As in 2015, these distributions are roughly reflected in the estimated monthly site visits of each of these sites, according to data from Alexa.com, Google's and Facebook's visitor numbers are in the billions, while Windows Live and Twitter are dwarfed in the millions, with Twitter's use declining.
So, social connection is clearly growing in popularity, and as these numbers suggest, Google and Facebook are still driving a lot of that growth. Yet dark horse GitHub climbed up to third place for social login in 2016. A full 9% of social connections through Auth0 came through Github, a developer-focused site that barely has a fraction Google's user numbers.
If you want to personalize your site's experience with social connection, go deeper than Google and Facebook and think about what smaller platforms your users are on. If your users are all developers who are on GitHub everyday, take note of that. If your users are in sales and marketing, have them log in through Salesforce. If they tend towards editorial and publishing, have them go through WordPress.

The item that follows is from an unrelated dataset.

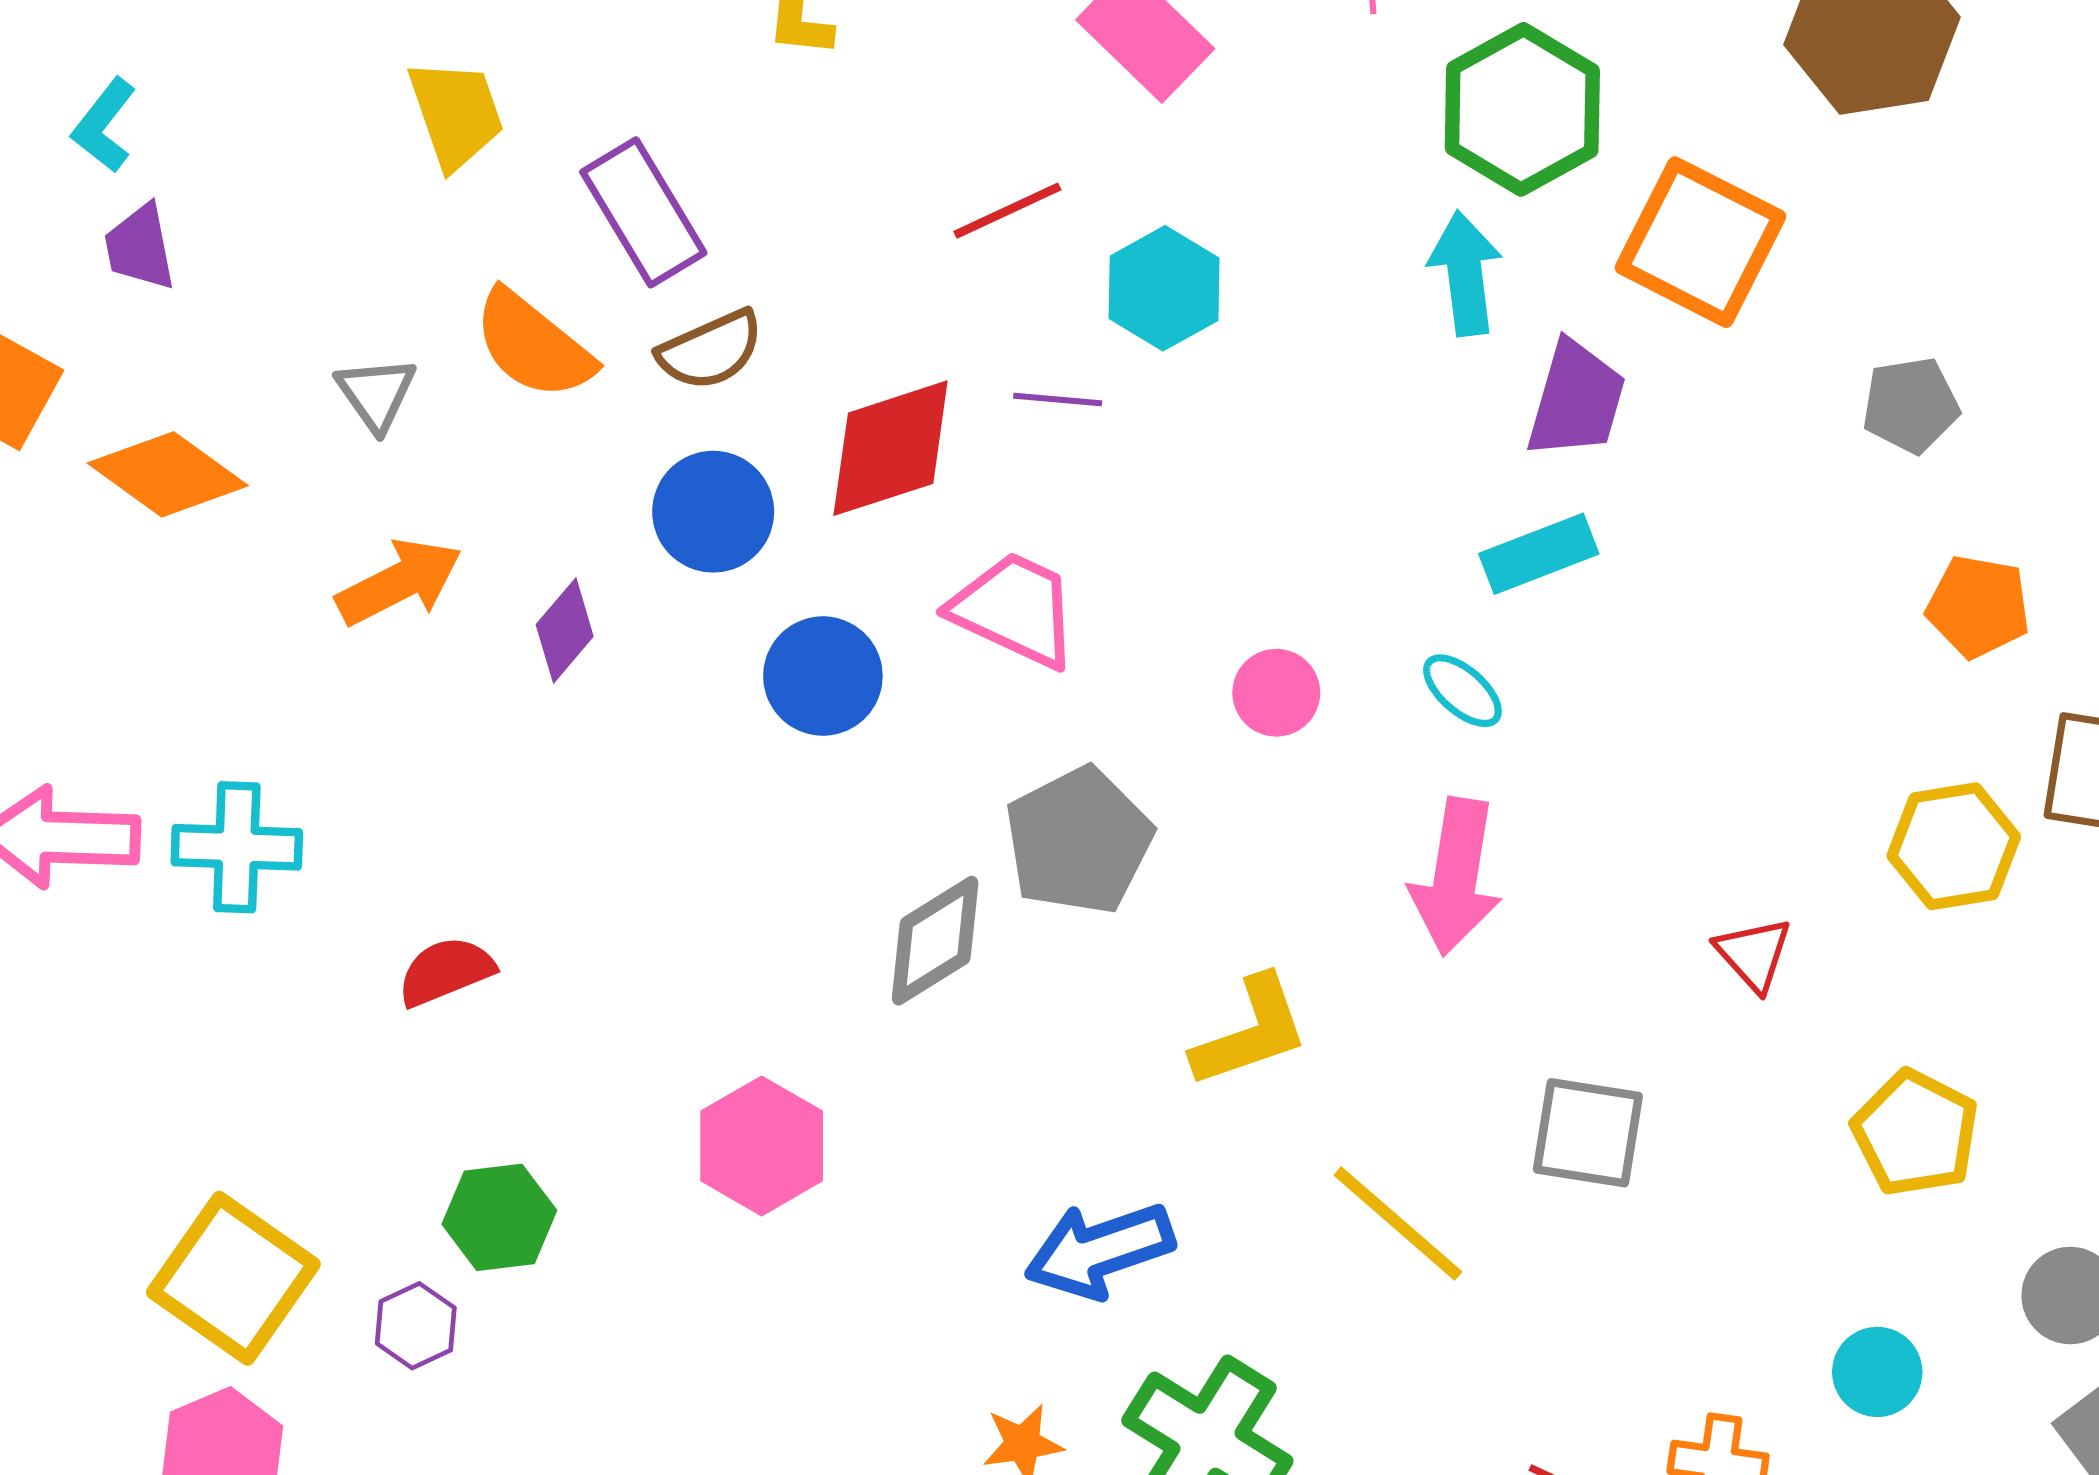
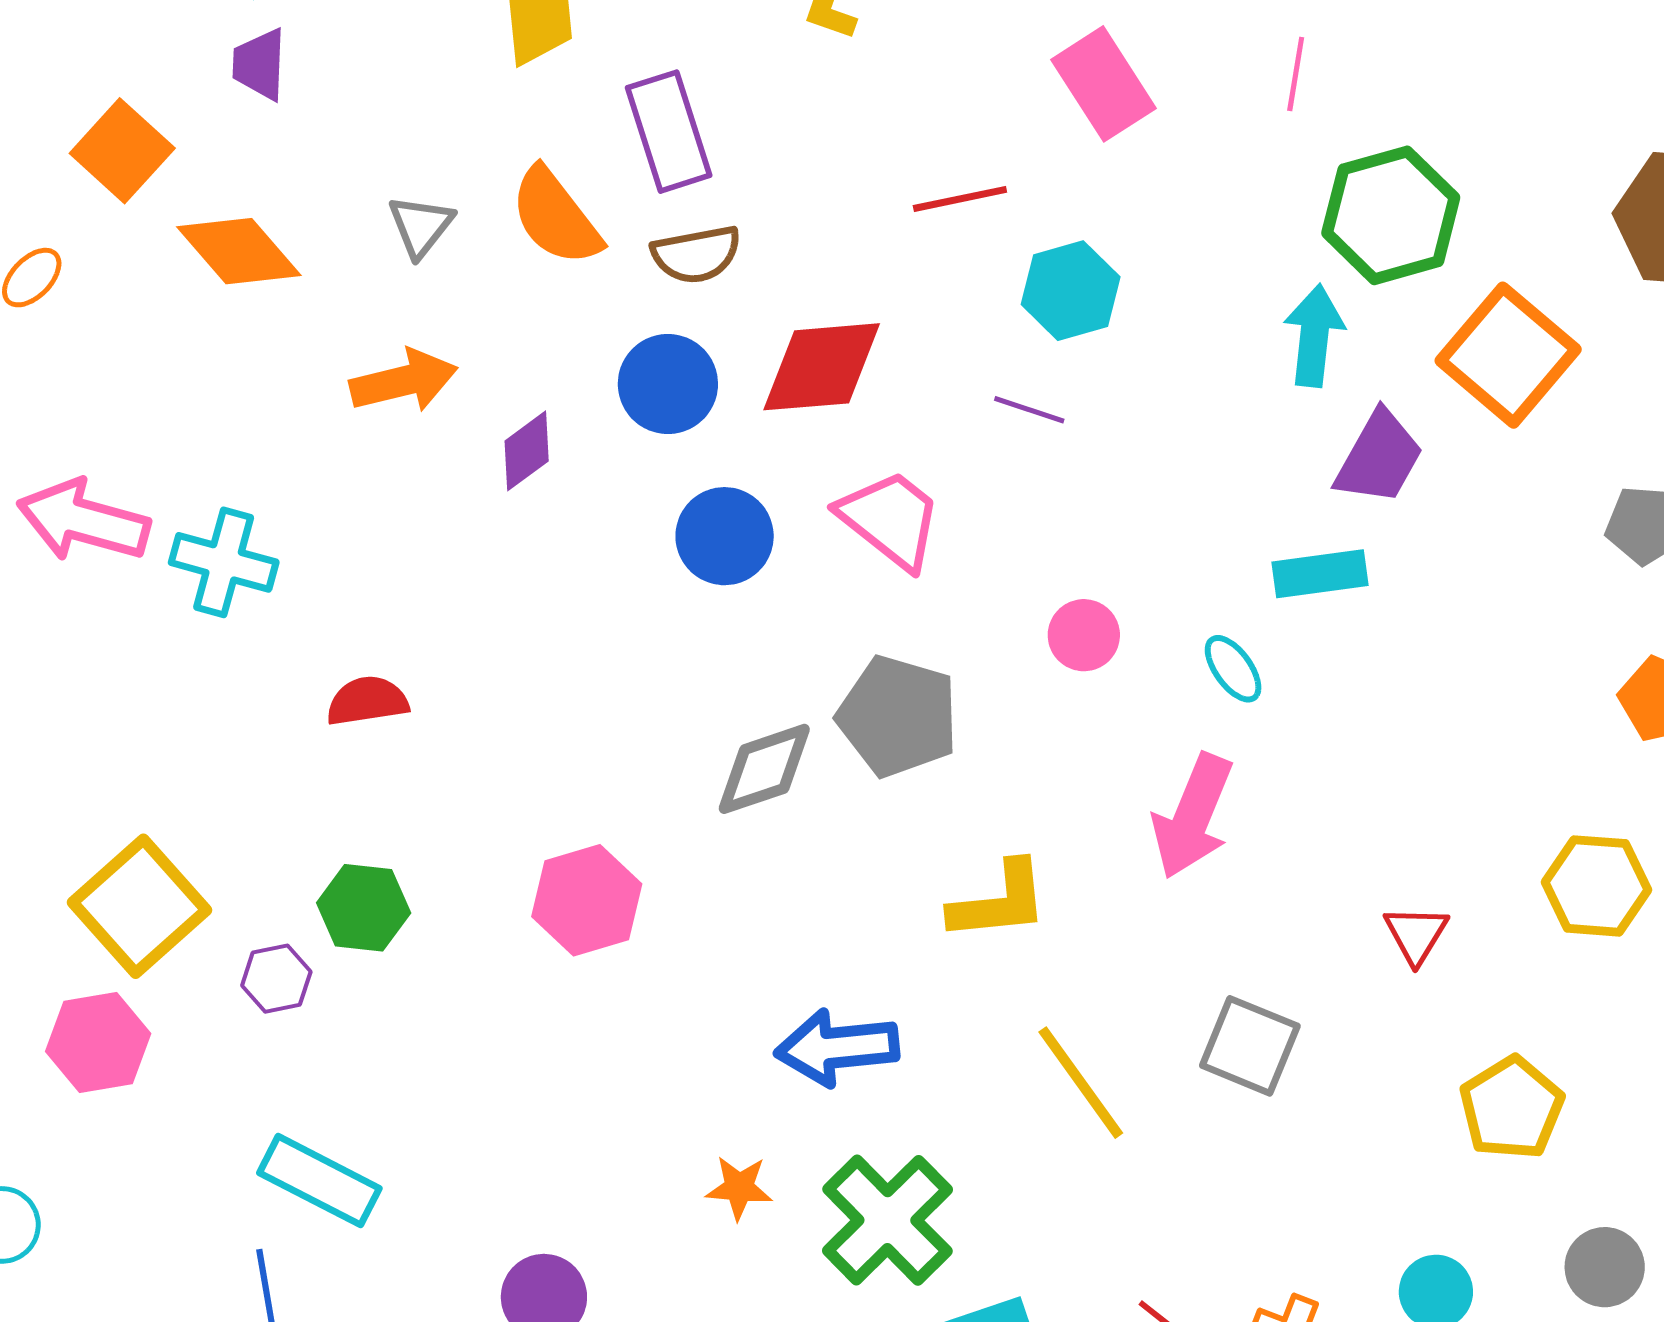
purple line: (1058, 399) -> (1029, 410), moved
gray pentagon: (1079, 841) -> (898, 716), turned 30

When Will Single Sign On Surpass Username & Password?
In 2015, using the data we collected, we projected growth estimates for Passwordless implementation in relation to traditional U/P. We predicted that Passwordless would overtake U/P in mid-2027:
Using our data from 2016, we ran the same growth estimates for Passwordless implementation against U&P and came up with an even more surprising outcome.
At this point we can see that Passwordless is projected to overtake U/P in mid 2020:
When looking at our first chart in this post, Passwordless seems like a small player. Among Auth0 users and our users' users, 67% of logins are still U/P.
But once we take into account the growing share of social connections, and how different platforms are positioning themselves within the social login space, we can see big shifts happening. And they're happening faster than we thought a year ago.
With so many other options available for authentication, including social, enterprise, and Passwordless, the number of people using U/P is likely to decrease significantly. As more users begin to understand U/P as the most inconvenient and least secure option, we could very well see its share drop below 50% in 2020. It's already down to 67%.
Looking to 2017 and Beyond
From 2015 to 2016 we saw the dominance of U/P slip even further. It still makes up about 67% of our users' logins, but that's changing fast. With social connections jumping up 2x and some interesting changes within that group, we could see SSO overtake U/P much faster than we're expecting right now.
In running this analysis of our 2016 data we found 16,972 logins with breached passwords being entered every month, on average. In April of this year, 4.42% of logins were with leaked credentials. On average, we added 40 million new leaked credentials to our database in 2016.
These numbers may seem startling, but they also illustrate why companies are moving away from U/P so rapidly. Safer, simpler options are available and the industry is having a lot of success nudging users towards social, enterprise, and finally Passwordless options like one-time codes and Magic Links.